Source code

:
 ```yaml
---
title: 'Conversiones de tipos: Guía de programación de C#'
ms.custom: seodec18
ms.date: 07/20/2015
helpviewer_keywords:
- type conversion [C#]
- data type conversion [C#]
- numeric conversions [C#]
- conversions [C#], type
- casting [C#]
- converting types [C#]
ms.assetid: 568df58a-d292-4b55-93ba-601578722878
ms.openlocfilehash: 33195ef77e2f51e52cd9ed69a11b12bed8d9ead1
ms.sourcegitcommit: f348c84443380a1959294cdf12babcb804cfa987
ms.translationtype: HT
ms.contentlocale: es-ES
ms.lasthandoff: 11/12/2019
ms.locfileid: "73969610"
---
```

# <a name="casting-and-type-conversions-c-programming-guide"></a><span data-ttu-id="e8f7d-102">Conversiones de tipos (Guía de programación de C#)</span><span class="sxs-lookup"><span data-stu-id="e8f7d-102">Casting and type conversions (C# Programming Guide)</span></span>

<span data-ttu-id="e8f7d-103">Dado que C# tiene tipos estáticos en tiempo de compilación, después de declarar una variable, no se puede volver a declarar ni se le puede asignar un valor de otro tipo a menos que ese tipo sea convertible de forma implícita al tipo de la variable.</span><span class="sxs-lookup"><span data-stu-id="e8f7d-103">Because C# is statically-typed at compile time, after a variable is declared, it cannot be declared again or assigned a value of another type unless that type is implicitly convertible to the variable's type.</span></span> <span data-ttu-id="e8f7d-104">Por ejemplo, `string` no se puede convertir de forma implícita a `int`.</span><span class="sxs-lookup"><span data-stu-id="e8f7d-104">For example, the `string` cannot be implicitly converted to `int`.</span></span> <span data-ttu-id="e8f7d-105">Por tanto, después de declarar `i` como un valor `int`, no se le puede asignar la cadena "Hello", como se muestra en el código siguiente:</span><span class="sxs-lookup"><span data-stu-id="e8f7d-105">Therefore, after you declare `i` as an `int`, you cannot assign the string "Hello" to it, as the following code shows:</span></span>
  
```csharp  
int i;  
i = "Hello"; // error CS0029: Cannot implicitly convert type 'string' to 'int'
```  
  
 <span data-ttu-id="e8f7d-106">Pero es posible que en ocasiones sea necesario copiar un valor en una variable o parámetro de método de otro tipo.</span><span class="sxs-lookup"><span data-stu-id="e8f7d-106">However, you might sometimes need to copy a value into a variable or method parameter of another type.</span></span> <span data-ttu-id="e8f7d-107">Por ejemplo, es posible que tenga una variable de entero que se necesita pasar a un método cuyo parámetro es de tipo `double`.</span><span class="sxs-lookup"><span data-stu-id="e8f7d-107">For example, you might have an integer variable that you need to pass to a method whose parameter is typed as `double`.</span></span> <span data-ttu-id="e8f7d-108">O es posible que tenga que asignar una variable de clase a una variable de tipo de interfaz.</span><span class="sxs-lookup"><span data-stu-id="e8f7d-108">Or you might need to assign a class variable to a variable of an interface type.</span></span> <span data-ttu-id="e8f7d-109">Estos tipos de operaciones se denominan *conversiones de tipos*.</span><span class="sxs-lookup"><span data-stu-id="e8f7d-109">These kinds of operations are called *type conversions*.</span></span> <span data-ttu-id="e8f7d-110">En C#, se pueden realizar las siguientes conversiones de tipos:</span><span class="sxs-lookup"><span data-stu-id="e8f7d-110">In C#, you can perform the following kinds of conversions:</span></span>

-=-=-

_EXERCISE PROMPT_: Please list every line of the records that contains "programación".

_ANSWER TO THE EXERCISE_:
title: 'Conversiones de tipos: Guía de programación de C#'
# <a name="casting-and-type-conversions-c-programming-guide"></a><span data-ttu-id="e8f7d-102">Conversiones de tipos (Guía de programación de C#)</span><span class="sxs-lookup"><span data-stu-id="e8f7d-102">Casting and type conversions (C# Programming Guide)</span></span>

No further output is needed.